Intéressons-nous cette semaine au marché transpacifique, en provenance d’Asie vers les États-Unis. Le dernier Shanghai index (SCFI) publié le 28 juin constitue une surprise sur cet axe, tant la correction hebdomadaire enregistrée à la hausse est forte (+24,5% sur une semaine glissante).
Plusieurs facteurs peuvent expliquer cette brutale remontée des taux de fret constatée sur une semaine entre l’Asie et les États-Unis.
1- Les faits :
- Des restrictions de capacité annoncées par Ocean Alliance (29 000 TEUS sur juillet).
- Des annonces d’augmentation générale des tarifs par les compagnies maritimes.
- Le rendez-vous incontournable de septembre pour discuter des surcoûts liés au changement de carburant, en vue de se conformer à la réglementation IMO 2020.
- Une offre maritime transpacifique plus concentrée que sur la route Asie-Europe.
2- Le contexte :
- La flambée des taux de fret du deuxième semestre 2018 reste dans tous les esprits.
- La négociation interminable sur les droits de douane entre États-Unis et Chine commence à être un facteur d’incertitude et d’instabilité dont le poids sur les résultats 2019 est déjà certain.
- Le parti pris de certains retailers US d’anticiper les commandes de septembre dès le début de l’été pour limiter les risques liés à l’évolution du marché sur le deuxième semestre, quitte à supporter des coûts d’entreposage supplémentaires.
La combinaison de ces facteurs contribue à la "surchauffe" anormalement élevée constatée en ce début d’été sur cette route maritime.
Historique des prix médians en Port to Port - 40 HCR (avec THC) estimé par Upply au cours des 24 derniers mois – 3 juillet 2019
Une situation compliquée pour les compagnies maritimes...
D’un côté, les compagnies maritimes qui opèrent sur cette route seraient ravies d’un "remake" du scénario de l’an dernier sur le 2ème semestre 2019. Après un premier semestre 2019 décevant en matière de résultats opérationnels trans-pacifique et Asie, une remontée massive des taux de fret sur le transpacifique au deuxième semestre pourrait les aider à atteindre l’équilibre financier en fin d’année.
La "dernière cartouche", toujours dans cet esprit de restauration du P&L 2019 des compagnies maritimes, sera la répercussion sur la marchandise des surcoûts de carburants "ultra low sulfur", avec ou sans marge associée.
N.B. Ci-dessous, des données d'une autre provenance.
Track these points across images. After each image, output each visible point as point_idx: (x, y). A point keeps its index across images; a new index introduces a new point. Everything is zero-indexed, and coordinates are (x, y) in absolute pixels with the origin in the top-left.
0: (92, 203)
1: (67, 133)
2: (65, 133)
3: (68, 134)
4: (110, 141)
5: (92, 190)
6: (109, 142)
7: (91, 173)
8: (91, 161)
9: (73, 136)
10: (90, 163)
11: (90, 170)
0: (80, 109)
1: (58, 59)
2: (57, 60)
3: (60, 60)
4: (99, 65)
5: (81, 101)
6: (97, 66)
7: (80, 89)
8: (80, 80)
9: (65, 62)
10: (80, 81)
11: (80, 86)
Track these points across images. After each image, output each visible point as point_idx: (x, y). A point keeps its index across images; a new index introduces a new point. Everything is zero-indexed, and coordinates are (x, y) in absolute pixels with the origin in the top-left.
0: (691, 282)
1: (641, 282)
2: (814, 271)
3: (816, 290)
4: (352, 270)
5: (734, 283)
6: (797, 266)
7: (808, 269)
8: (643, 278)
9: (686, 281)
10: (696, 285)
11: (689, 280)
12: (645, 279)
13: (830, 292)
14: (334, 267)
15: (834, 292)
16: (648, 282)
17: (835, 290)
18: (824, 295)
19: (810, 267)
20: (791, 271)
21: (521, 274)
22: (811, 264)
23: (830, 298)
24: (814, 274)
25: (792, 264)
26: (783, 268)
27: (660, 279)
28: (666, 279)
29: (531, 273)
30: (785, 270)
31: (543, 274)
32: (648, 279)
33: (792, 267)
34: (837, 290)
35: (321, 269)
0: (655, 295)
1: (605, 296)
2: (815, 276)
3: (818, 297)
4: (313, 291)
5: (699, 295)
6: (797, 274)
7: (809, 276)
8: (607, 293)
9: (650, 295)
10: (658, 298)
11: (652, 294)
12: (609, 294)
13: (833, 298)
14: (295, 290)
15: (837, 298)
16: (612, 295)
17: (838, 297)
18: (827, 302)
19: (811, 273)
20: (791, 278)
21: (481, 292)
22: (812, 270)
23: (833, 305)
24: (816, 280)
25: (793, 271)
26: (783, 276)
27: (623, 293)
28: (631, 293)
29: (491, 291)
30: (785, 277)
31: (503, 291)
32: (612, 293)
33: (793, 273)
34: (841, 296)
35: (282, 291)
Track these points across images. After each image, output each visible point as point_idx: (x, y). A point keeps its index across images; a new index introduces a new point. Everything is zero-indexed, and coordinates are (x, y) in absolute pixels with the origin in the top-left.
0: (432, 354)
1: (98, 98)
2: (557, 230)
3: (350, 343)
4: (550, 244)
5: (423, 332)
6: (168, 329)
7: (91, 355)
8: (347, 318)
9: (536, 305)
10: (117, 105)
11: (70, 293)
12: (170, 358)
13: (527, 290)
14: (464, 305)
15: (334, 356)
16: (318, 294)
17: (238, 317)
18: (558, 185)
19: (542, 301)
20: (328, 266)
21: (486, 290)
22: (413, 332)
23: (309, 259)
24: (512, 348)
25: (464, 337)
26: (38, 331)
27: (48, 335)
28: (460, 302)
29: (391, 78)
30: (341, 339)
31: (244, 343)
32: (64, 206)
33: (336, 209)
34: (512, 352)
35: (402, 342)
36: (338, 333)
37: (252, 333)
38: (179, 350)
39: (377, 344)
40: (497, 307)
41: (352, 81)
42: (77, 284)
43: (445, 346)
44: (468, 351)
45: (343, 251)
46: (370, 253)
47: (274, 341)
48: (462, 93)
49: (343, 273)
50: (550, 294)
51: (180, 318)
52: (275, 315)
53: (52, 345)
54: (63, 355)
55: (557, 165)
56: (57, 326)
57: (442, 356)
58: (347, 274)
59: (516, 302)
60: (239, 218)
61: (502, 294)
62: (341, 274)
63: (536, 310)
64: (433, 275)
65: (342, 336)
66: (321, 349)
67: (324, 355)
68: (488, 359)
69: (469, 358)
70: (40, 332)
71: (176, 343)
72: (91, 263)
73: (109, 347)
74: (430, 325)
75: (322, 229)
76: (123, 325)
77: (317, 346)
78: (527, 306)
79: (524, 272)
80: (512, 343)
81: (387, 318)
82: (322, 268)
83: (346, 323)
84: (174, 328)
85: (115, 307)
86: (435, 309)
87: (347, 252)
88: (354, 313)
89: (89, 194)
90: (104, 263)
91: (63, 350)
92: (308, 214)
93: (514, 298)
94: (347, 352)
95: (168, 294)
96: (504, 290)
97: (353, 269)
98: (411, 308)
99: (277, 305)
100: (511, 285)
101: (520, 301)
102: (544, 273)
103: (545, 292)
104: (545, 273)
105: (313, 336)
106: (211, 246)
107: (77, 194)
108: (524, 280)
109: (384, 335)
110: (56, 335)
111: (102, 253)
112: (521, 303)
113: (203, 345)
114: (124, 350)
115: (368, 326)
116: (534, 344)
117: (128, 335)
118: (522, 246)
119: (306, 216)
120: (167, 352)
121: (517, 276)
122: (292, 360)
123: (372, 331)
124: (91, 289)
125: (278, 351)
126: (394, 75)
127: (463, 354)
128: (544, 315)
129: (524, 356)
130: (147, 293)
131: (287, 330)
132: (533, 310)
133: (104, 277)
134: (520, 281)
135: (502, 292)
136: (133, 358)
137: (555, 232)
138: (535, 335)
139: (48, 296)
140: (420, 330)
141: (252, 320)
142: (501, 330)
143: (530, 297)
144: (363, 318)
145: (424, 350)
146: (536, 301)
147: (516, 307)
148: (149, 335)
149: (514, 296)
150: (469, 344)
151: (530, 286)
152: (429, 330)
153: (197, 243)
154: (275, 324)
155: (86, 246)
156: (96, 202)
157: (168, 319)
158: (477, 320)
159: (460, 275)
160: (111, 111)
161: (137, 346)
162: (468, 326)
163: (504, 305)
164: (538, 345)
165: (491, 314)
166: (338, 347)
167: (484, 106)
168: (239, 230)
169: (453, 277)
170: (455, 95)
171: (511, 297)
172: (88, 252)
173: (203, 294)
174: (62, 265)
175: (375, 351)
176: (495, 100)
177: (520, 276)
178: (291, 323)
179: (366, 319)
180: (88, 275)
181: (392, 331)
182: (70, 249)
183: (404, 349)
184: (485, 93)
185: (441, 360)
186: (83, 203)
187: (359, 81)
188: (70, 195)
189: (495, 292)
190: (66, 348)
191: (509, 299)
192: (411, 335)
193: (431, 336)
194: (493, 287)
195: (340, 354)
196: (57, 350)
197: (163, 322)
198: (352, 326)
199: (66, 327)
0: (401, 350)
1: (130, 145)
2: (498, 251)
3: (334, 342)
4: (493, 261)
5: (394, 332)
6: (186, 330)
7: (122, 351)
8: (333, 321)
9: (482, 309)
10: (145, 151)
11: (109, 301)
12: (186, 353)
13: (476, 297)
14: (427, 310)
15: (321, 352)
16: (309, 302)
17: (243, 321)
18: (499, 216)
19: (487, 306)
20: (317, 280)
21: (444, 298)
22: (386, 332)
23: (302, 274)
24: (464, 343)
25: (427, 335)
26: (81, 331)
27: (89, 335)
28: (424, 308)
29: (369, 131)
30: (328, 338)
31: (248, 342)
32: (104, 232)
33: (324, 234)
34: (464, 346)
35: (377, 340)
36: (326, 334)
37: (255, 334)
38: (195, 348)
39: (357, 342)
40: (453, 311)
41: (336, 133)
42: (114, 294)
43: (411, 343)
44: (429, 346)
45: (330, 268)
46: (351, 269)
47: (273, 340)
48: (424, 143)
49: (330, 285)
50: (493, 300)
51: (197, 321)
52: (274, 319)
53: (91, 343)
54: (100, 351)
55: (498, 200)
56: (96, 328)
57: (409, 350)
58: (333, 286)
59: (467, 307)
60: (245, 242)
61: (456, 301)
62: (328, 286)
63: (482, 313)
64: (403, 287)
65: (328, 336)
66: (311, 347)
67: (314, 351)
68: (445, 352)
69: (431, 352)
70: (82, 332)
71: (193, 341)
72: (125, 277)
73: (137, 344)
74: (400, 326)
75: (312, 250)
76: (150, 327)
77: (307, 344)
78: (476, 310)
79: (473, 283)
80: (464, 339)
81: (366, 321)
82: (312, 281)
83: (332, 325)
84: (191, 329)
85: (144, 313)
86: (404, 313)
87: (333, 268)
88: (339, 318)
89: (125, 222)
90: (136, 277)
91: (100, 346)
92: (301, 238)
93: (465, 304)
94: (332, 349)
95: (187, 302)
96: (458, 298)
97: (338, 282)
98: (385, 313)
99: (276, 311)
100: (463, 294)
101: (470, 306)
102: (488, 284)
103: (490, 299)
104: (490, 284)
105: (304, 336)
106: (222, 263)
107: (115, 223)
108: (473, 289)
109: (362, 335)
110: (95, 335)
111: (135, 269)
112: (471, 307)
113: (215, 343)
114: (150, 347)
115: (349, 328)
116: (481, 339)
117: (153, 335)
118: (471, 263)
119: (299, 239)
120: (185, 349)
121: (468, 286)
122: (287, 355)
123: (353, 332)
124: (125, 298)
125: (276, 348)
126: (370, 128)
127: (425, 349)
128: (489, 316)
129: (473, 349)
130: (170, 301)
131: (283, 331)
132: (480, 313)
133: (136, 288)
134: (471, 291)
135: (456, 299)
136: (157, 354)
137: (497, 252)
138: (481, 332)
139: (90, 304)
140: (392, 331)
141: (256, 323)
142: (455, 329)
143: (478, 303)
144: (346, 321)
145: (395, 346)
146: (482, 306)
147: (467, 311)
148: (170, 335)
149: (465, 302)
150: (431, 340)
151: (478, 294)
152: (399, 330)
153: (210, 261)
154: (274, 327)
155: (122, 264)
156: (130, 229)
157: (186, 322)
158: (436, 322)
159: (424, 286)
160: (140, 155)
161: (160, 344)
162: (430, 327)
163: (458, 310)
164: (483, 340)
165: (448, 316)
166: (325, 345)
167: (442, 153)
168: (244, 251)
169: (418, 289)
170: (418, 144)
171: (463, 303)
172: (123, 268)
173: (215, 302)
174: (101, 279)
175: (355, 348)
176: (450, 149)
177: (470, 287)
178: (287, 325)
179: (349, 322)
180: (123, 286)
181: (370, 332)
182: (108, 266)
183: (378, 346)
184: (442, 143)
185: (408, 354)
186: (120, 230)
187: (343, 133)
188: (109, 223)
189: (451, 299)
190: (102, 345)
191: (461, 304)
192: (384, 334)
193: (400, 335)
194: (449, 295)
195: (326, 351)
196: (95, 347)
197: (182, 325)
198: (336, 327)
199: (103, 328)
Si les compagnies n’arrivent pas à passer l’intégralité de ces surcoûts à l’automne et si les taux de fret reviennent aux niveaux pratiqués fin juin, l’année 2019 s’annoncerait d'ores et déjà complexe en matière d’atterrissage des résultats.
... et pour les retailers américains
D’un autre côté, on constate une forte tension chez les retailers américains, qui viennent d’être confrontés à des surcoûts conséquents non budgétés, tant en fret maritime qu’en démurrages et détentions portuaires.
Ces frais, non prévus dans leurs budgets, n’ont pas toujours été répercutés sur les clients finaux. C’est donc la marge directe des retailers qui en a pâti. Les financiers du secteur de la grande distribution commencent à peine à en mesurer l’impact sur l’exercice précédent, un phénomène de répétition serait difficilement acceptable.
Ces importateurs ont dans le même temps à gérer le risque de la mise en place de possibles routings alternatifs intra Asie hors Chine, afin de minimiser les impacts potentiels d’une hausse des droits de douane à l’entrée aux États-Unis. Ces approches de routings alternatifs sont elles aussi génératrices de surcoûts non budgétés.
Dernier point pour les importateurs US : la question du surcoût du fuel "propre" qui se profile en septembre, ainsi que des coûts d’entreposage qui pourraient devenir volatiles à l’automne, les niveaux de stock actuels étant considérés comme élevés pour la période.
Ces facteurs peuvent en effet aller dans le sens d’un surcroît de réservations durant la période estivale sur ce trade, face à un nombre d’incertitudes croissantes auxquelles les importateurs américains ne peuvent pas facilement apporter des réponses immédiates.